# [Opdracht]
Met ingang van welke datum werd de uitkering van verzoeker ingetrokken volgens de uitspraak over de ingetrokken bijstandsuitkering?

# [Tekstfragment]
────────────────────────────────────────

ECLI:NL:RBNHO:2022:7631

Rechtbank Noord-Holland

Datum uitspraak
4 april 2022
Publicatiedatum
23 augustus 2022
Zaaknummer
AWB - 22 _ 1179
Instantie
Rechtbank Noord-Holland
Type
Uitspraak
Procedures
  • Voorlopige voorziening
Vindplaatsen
  • Rechtspraak.nl
AI samenvatting door LexboostAutomatisch gegenereerd

Afwijzing verzoek voorlopige voorziening bij intrekking bijstandsuitkering wegens verblijf op ander adres

In deze zaak heeft de voorzieningenrechter van de Rechtbank Noord-Holland op 4 april 2022 uitspraak gedaan in een verzoek om een voorlopige voorziening. De zaak betreft de intrekking van de bijstandsuitkering van verzoeker door het college van burgemeester en wethouders van de gemeente Haarlem, omdat verzoeker niet meer op zijn uitkeringsadres verblijft. Verzoeker heeft een gebiedsverbod opgelegd gekregen rondom dat adres, wat zijn terugkeer daar niet realistisch maakt. De voorzieningenrechter heeft het verzoek om een voorlopige voorziening afgewezen, omdat verzoeker niet heeft aangetoond waar hij momenteel verblijft en de verwachting dat hij terug kan keren naar zijn oorspronkelijke adres niet wordt ondersteund door de feiten.

Het procesverloop begon met een besluit van 8 maart 2022, waarin de uitkering van verzoeker met ingang van 25 januari 2022 werd ingetrokken op basis van de Participatiewet. Verzoeker maakte bezwaar tegen dit besluit en vroeg de voorzieningenrechter om een voorlopige voorziening. Tijdens de zitting op 22 maart 2022 werd verzoeker vertegenwoordigd door zijn gemachtigde, terwijl verweerder ook een gemachtigde had. De voorzieningenrechter oordeelde dat het oordeel voorlopig is en niet bindend voor een eventueel bodemgeding.

────────────────────────────────────────

# [Verstrekte gegevens]
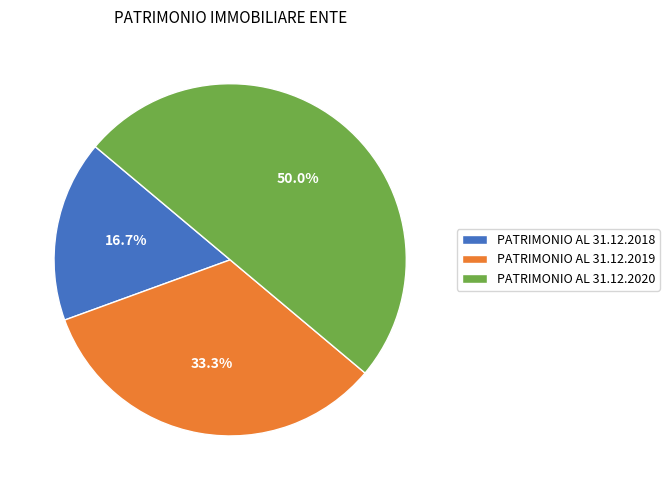

Between PATRIMONIO AL 31.12.2019 and PATRIMONIO AL 31.12.2020, which is larger?

PATRIMONIO AL 31.12.2020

────────────────────────────────────────

# [Uitwerking]
Met ingang van 25 januari 2022.